## Dataset records
* * *

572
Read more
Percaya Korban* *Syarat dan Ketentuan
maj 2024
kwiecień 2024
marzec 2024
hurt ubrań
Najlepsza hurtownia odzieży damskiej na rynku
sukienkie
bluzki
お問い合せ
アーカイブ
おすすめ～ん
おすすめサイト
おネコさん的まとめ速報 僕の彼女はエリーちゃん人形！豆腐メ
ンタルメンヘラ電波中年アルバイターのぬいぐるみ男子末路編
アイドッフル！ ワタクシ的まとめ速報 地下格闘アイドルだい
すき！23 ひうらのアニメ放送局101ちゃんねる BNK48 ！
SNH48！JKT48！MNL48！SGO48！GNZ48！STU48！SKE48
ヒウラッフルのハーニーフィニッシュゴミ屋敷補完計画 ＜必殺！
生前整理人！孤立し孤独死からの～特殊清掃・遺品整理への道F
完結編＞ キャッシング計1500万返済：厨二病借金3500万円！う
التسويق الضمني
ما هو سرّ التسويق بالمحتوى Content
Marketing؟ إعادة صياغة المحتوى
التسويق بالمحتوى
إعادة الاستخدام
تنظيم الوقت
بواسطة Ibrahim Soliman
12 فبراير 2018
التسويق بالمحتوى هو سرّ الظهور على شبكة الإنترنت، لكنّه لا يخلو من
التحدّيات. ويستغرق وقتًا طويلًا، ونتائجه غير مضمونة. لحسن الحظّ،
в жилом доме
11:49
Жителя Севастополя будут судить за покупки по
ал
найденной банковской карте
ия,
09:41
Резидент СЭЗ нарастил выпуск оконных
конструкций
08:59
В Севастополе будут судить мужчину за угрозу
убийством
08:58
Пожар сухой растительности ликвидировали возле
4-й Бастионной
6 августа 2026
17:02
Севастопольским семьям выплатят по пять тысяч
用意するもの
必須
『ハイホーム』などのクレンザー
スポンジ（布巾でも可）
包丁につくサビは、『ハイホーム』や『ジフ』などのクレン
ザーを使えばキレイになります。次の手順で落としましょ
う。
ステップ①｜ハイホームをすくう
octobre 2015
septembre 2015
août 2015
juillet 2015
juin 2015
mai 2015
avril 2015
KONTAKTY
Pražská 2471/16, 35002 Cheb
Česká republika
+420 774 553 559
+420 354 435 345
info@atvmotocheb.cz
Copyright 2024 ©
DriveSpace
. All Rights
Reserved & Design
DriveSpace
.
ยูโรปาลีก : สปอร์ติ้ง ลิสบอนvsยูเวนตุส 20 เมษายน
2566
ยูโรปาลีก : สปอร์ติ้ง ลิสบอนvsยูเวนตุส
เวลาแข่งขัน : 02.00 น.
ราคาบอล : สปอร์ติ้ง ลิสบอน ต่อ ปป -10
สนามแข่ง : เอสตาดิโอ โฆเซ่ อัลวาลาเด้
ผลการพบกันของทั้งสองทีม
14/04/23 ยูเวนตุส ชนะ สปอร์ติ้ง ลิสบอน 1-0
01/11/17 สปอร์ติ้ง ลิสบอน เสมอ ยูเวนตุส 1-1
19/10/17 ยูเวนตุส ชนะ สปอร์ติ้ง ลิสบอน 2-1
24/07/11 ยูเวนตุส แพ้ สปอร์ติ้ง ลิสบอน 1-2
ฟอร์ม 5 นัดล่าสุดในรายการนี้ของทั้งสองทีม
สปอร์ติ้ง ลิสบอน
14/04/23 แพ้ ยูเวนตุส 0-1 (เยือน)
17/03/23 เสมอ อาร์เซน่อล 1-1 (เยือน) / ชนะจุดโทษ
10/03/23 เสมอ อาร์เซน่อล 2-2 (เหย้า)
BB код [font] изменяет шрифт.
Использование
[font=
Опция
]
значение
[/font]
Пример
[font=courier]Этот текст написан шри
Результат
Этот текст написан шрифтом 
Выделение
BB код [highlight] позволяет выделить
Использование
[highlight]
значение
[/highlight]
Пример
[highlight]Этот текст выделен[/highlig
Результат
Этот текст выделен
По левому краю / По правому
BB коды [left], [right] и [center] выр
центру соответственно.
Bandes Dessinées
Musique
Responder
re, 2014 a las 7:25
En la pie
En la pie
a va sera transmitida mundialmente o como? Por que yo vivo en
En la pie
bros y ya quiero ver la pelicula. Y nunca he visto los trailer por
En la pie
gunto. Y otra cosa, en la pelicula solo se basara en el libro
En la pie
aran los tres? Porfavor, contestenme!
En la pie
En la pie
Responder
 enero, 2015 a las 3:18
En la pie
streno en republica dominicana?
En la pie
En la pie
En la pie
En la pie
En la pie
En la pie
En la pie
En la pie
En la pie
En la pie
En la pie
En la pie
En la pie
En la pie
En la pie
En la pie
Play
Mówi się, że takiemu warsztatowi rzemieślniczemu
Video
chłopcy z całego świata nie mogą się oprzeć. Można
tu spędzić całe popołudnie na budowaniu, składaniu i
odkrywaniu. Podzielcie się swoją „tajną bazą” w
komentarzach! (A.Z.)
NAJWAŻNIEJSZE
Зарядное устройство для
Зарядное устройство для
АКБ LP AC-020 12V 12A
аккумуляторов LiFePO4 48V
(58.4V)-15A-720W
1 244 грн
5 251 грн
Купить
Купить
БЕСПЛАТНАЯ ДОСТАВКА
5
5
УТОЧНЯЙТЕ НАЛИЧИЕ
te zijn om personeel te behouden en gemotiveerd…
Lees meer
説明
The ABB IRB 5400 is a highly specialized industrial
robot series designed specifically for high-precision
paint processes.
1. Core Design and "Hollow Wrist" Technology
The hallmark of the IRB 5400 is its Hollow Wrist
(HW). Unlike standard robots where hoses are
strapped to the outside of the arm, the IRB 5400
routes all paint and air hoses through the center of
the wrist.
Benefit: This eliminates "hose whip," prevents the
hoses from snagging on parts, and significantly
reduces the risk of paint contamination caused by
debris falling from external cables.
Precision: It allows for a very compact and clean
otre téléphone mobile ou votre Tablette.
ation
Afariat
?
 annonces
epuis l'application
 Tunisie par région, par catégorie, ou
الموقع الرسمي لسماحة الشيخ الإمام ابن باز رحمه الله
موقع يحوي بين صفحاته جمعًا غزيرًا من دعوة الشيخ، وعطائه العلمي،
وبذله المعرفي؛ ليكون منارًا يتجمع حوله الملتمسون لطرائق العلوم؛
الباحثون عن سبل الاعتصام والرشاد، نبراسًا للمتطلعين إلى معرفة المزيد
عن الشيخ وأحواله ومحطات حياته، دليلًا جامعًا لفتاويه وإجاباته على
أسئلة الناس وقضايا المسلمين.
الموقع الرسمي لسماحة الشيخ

* * *

## Task requirements
Filter the rows above and copy each line that contains the string "الشيخ". The match is case-sensitive.

## Written answer
الموقع الرسمي لسماحة الشيخ الإمام ابن باز رحمه الله
موقع يحوي بين صفحاته جمعًا غزيرًا من دعوة الشيخ، وعطائه العلمي،
عن الشيخ وأحواله ومحطات حياته، دليلًا جامعًا لفتاويه وإجاباته على
الموقع الرسمي لسماحة الشيخ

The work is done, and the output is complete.